Summarize HED validation¶
The summarize_hed_validation operation runs the HED validator on the requested data and produces a summary of the errors. For more information on HED validation, see the HED validation guide.
Purpose¶
Use this operation to:
Validate HED annotations in event files and sidecars
Identify annotation errors and warnings
Check consistency of definitions and tag usage
Verify onset/offset matching and temporal consistency
Document validation status for datasets
Parameters¶
In addition to the required summary_name and summary_filename parameters, the summarize_hed_validation operation has an optional boolean parameter check_for_warnings. If check_for_warnings is false, the summary will not report warnings.
Parameters for the summarize_hed_validation operation.
Parameter |
Type |
Description |
|---|---|---|
summary_name |
str |
A unique name used to identify this summary. |
summary_filename |
str |
A unique file basename to use for saving this summary. |
append_timecode |
bool |
(Optional: Default false) If true, append a time code to filename. |
check_for_warnings |
bool |
(Optional: Default false) If true, warnings are reported in addition to errors. |
The summarize_hed_validation is a HED operation and the calling program must provide a HED schema version and usually a JSON sidecar containing the HED annotations.
The validation process takes place in two stages: first the JSON sidecar is validated. This strategy is used because a single error in the JSON sidecar can generate an error message for every line in the corresponding data file.
If the JSON sidecar has errors (warnings don’t count), the validation process is terminated without validation of the data file and assembled HED annotations.
If the JSON sidecar does not have errors, the validator assembles the annotations for each line in the data files and validates the assembled HED annotation. Data file-wide consistency, such as matched onsets and offsets, is also checked.
Example¶
A JSON file with a single summarize_hed_validation summarization operation.
[{
"operation": "summarize_hed_validation",
"description": "Summarize validation errors in the sample dataset.",
"parameters": {
"summary_name": "AOMIC_sample_validation",
"summary_filename": "AOMIC_sample_validation",
"check_for_warnings": true
}
}]
Results¶
To demonstrate the output of the validation operation, we modified the first row of the sample remodel event file so that trial_type column contained the value baloney rather than go.
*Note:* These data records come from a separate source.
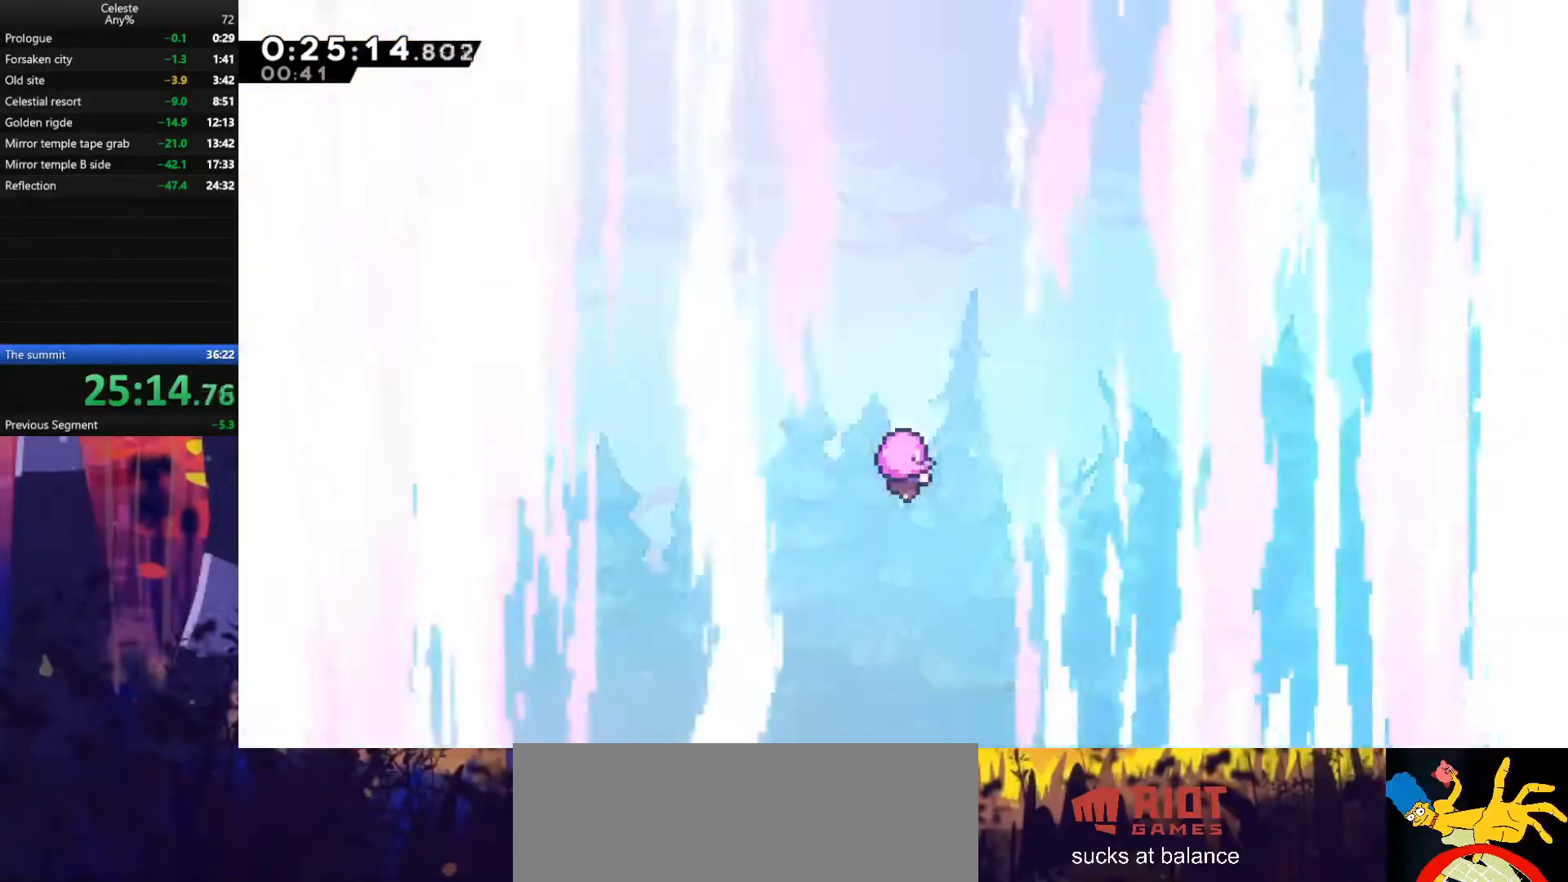
{"keys": [], "events": []}
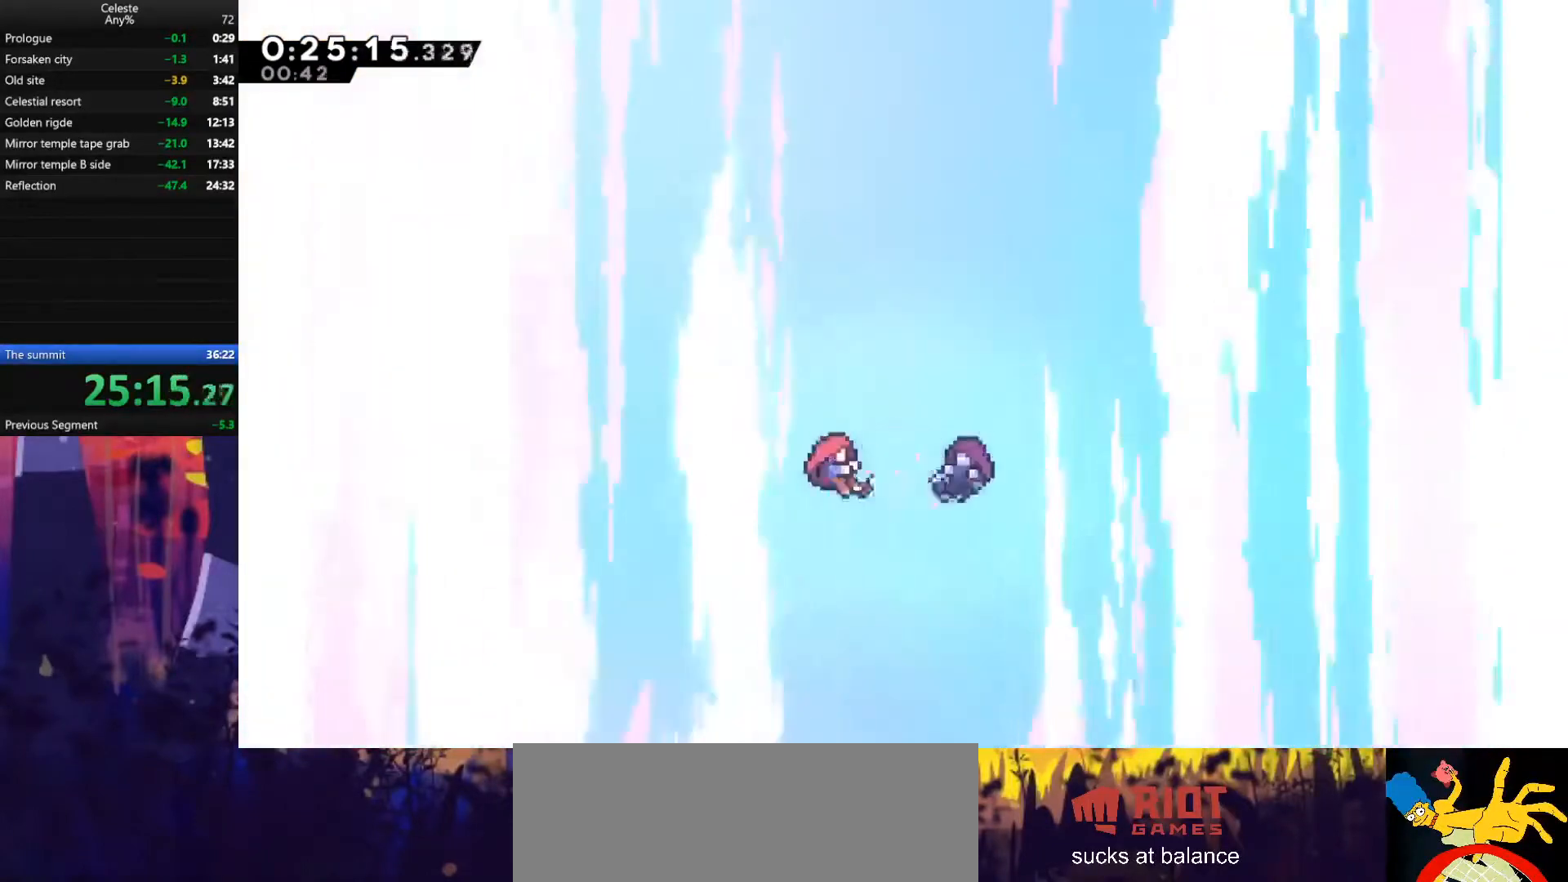
{"keys": [], "events": [[200, "e", "down"], [233, "demodash", "down"], [267, "demodash", "up"], [267, "e", "up"]]}
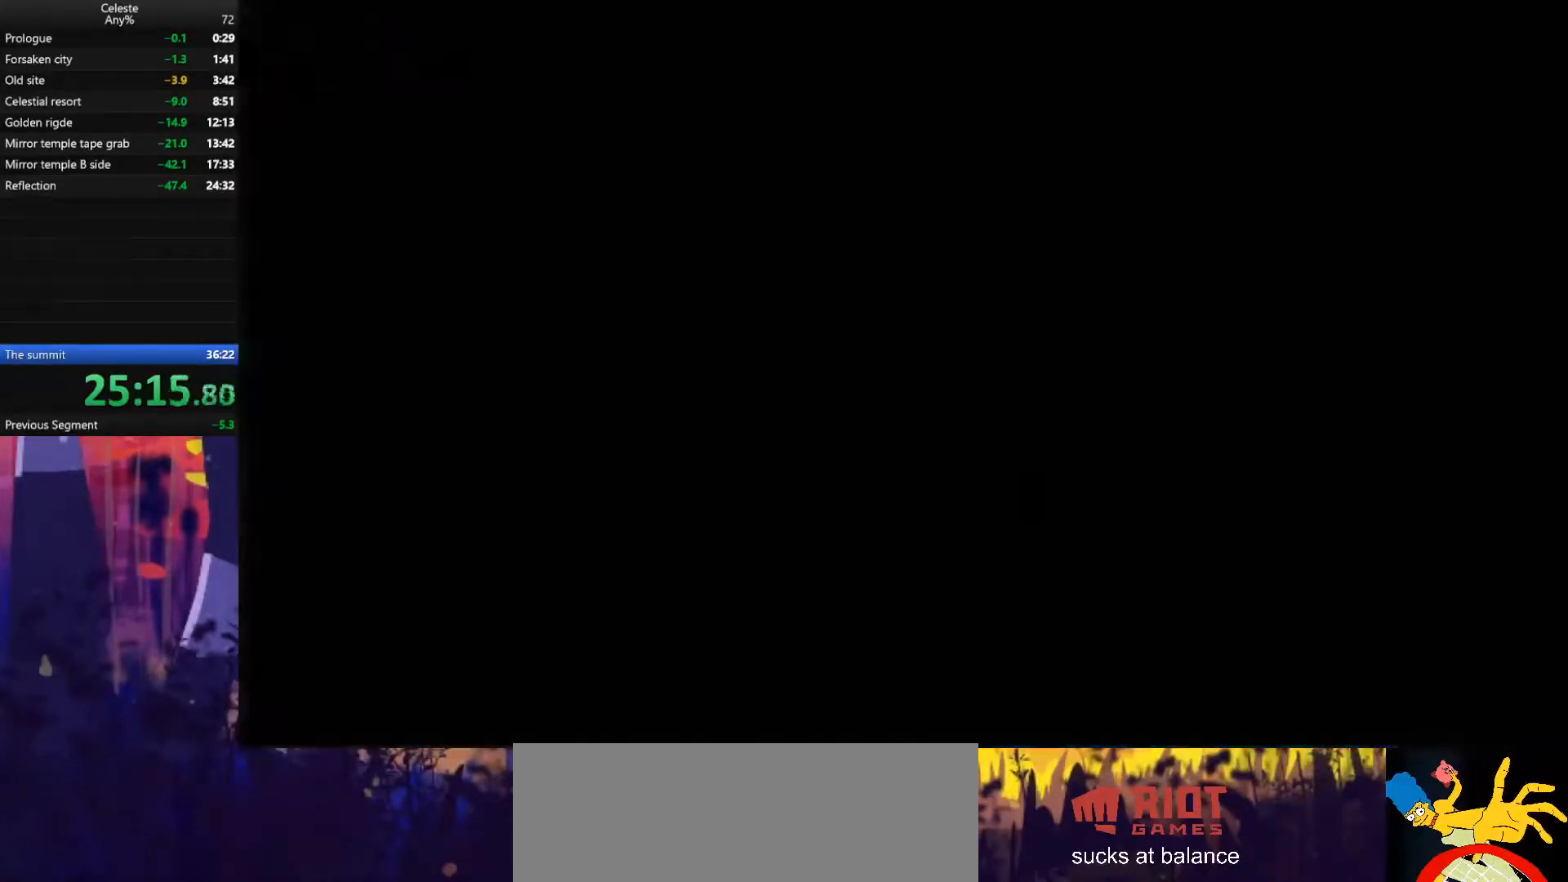
{"keys": [], "events": []}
This modification generates a warning because the meaning of baloney is not defined in the sample remodel sidecar file. The results of executing the example operation with the modified file are shown in the following example.
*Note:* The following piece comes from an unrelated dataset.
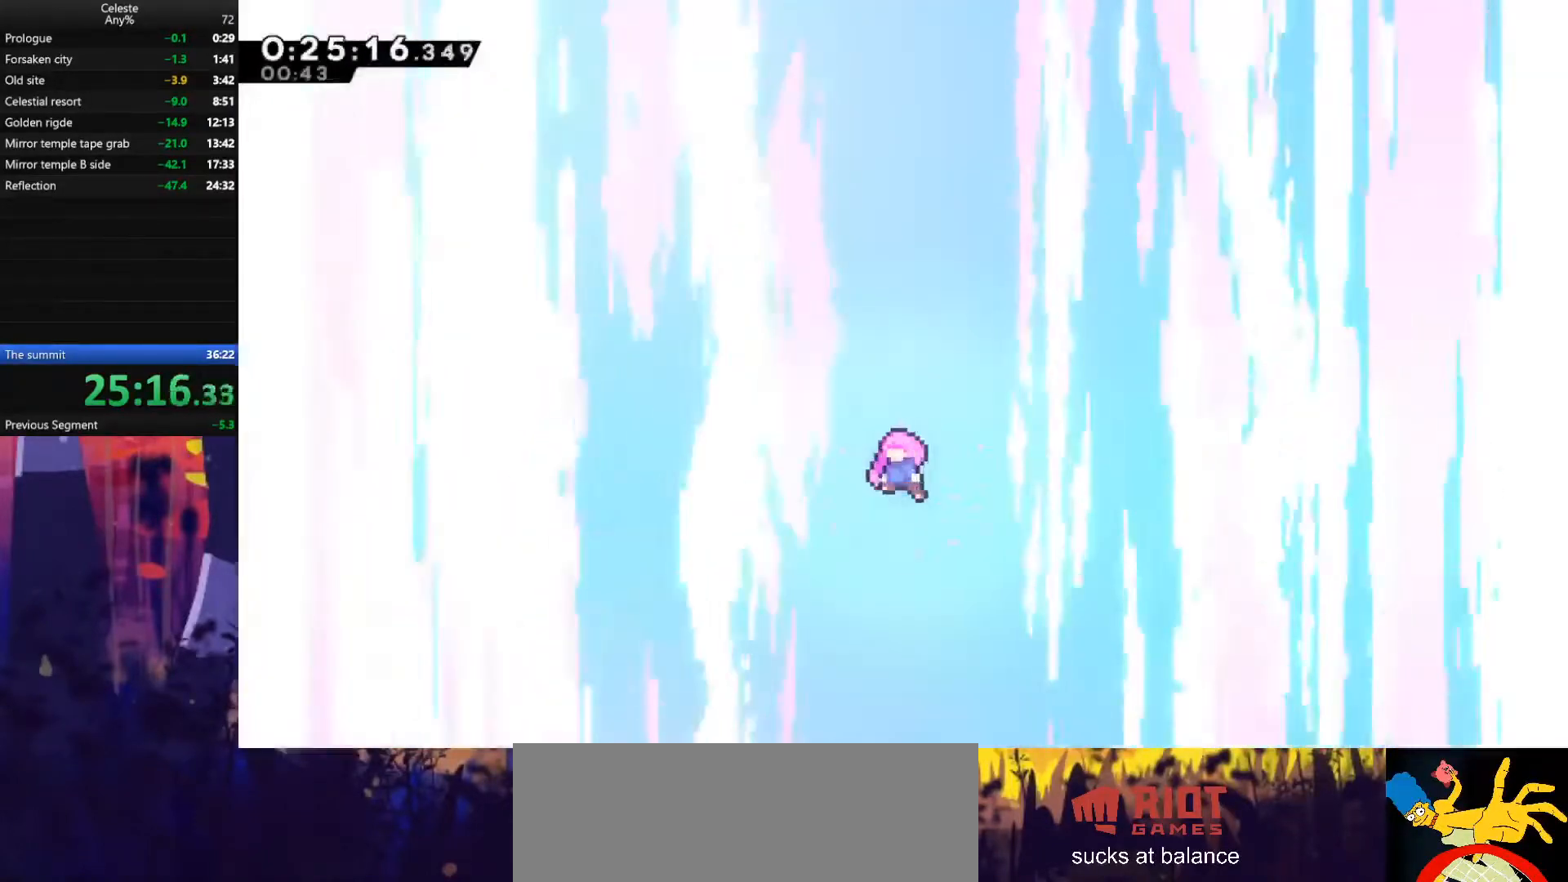
{"keys": [], "events": []}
Text summary of summarize_hed_validation operation on a modified sample data file.
Summary name: AOMIC_sample_validation
Summary type: hed_validation
Summary filename: AOMIC_sample_validation
Summary details:
Dataset: [1 sidecar files, 1 event files]
task-stopsignal_acq-seq_events.json: 0 issues
sub-0013_task-stopsignal_acq-seq_events.tsv: 6 issues
Individual files:
sub-0013_task-stopsignal_acq-seq_events.tsv: 1 sidecar files
task-stopsignal_acq-seq_events.json has no issues
sub-0013_task-stopsignal_acq-seq_events.tsv issues:
HED_UNKNOWN_COLUMN: WARNING: Column named 'onset' found in file, but not specified as a tag column or identified in sidecars.
HED_UNKNOWN_COLUMN: WARNING: Column named 'duration' found in file, but not specified as a tag column or identified in sidecars.
HED_UNKNOWN_COLUMN: WARNING: Column named 'response_time' found in file, but not specified as a tag column or identified in sidecars.
HED_UNKNOWN_COLUMN: WARNING: Column named 'response_accuracy' found in file, but not specified as a tag column or identified in sidecars.
HED_UNKNOWN_COLUMN: WARNING: Column named 'response_hand' found in file, but not specified as a tag column or identified in sidecars.
HED_SIDECAR_KEY_MISSING[row=0,column=2]: WARNING: Category key 'baloney' does not exist in column. Valid keys are: ['succesful_stop', 'unsuccesful_stop', 'go']
This summary was produced using HED schema version hed_version="8.1.0" when creating the dispatcher and using the sample remodel sidecar file in the do_op.
Notes¶
Requires HED schema: You must specify a HED schema version when creating the Dispatcher
Requires sidecar: Usually needs JSON sidecar with HED annotations
Two-stage validation: Sidecar validated first, then assembled annotations
Sidecar errors prevent data file validation (one error can cascade)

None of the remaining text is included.